**YOUR TASKS:**
A – In the British Telecom outage post, what did the IOS version that BT installed at noon do wrong?
B – Rewrite the British Telecom outage post from "Date Prev |" to "doesn't add up.", replacing "software" with "firmware".

**ARTICLE:**
North American Network Operators Group

Date Prev | Date Next | Date Index | Thread Index | Author Index | Historical

Re: Followup British Telecom outage reason

  • From: Sean Donelan
  • Date: Sat Nov 24 14:17:21 2001

On Sat, 24 Nov 2001, Neil J. McRae wrote:
> I'd be surprised if it was the GSR, and in anycase that doesn't
> absolve anyone. If it was a software issue- why wasn't the software
> properly tested? Why was such a critical upgrade rolled out across
> the entire network at the same time? It doesn't add up.

It appears to be yet another CEF bug.  If you want to use a GSR
you are stuck using some version of IOS with a CEF bug.  The
question is which bug do you want.  Each version of IOS has
a slightly different set.  Several US network providers have also
been bitten by CEF bugs too.

While trying to fix one set of bugs, BT upgraded of their network.
I'm not sure if they were upgrading at 9am in the morning, or had
upgraded earlier and the bug finally came out under load at 9am.
When the BT network melted down, Cisco suggested installing a
different version of IOS, which had previously been tested.  At
noon, BT found the new version had an even worse bug, sending packets
out the wrong interface.  It was until 2200 (13 hours later), BT and
Cisco found a version of IOS which stablized the network.  "Stablized"
not fixed.  The running version of IOS still has a bug, but it isn't
as severe.

**EXCERPTED DATA:**
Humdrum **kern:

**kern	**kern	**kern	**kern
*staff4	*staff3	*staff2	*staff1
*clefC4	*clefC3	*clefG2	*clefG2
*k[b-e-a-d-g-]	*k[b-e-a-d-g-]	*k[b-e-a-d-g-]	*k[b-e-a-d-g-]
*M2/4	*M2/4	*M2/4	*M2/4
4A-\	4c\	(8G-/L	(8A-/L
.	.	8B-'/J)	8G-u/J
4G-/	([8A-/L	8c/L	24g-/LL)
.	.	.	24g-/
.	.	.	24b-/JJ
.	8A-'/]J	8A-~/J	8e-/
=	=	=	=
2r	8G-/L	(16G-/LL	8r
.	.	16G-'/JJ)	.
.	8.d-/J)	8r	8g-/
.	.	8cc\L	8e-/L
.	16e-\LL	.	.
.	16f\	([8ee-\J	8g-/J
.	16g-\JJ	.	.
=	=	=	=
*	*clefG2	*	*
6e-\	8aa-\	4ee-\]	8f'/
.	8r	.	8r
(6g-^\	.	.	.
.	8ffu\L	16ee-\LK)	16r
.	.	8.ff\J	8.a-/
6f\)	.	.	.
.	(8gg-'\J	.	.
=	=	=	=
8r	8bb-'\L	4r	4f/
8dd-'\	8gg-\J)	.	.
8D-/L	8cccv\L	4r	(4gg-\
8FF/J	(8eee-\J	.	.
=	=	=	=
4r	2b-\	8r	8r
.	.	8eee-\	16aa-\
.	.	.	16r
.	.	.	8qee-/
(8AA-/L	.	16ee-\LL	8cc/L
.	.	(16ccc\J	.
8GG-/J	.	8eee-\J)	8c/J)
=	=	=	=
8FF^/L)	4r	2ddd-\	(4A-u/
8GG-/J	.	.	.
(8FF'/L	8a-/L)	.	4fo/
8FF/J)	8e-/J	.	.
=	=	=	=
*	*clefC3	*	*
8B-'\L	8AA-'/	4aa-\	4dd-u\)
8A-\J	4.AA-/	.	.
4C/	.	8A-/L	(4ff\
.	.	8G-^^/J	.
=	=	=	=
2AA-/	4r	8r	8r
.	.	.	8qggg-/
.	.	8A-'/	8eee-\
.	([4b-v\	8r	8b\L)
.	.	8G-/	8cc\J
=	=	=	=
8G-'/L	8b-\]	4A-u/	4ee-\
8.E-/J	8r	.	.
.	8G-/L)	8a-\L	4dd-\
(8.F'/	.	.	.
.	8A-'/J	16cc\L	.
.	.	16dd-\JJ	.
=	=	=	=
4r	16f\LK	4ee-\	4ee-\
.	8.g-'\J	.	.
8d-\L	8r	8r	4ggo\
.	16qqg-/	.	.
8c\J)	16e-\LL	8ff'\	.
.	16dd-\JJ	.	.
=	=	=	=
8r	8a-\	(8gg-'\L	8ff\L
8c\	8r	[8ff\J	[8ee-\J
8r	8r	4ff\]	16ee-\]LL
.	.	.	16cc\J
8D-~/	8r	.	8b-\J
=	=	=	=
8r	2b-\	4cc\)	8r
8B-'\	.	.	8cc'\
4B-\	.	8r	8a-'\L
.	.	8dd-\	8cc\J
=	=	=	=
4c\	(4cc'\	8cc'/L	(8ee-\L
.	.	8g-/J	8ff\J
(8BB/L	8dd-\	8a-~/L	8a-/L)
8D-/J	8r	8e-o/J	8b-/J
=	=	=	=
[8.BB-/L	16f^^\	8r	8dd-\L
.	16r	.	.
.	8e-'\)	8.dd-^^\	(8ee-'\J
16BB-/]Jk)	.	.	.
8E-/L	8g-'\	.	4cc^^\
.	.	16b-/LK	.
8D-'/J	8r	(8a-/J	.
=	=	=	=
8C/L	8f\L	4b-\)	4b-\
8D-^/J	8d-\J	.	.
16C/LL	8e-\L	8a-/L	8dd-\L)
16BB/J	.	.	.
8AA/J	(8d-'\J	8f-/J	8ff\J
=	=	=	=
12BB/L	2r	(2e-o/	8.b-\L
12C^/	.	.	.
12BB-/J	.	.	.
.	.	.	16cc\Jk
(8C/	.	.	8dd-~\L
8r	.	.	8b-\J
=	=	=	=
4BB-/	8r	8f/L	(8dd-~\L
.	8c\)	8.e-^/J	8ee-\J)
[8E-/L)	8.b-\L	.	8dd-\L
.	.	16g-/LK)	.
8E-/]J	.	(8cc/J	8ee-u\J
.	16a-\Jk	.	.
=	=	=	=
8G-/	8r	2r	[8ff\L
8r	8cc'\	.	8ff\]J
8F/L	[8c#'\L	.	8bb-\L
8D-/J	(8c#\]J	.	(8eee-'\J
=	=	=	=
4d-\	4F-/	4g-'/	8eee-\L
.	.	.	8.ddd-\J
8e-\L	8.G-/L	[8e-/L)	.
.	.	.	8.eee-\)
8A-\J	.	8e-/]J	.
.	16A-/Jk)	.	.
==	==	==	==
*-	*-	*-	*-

**THE RESPONSES:**
A – It sent packets out the wrong interface.

B –
Date Prev | Date Next | Date Index | Thread Index | Author Index | Historical

Re: Followup British Telecom outage reason

  • From: Sean Donelan
  • Date: Sat Nov 24 14:17:21 2001

On Sat, 24 Nov 2001, Neil J. McRae wrote:
> I'd be surprised if it was the GSR, and in anycase that doesn't
> absolve anyone. If it was a firmware issue- why wasn't the firmware
> properly tested? Why was such a critical upgrade rolled out across
> the entire network at the same time? It doesn't add up.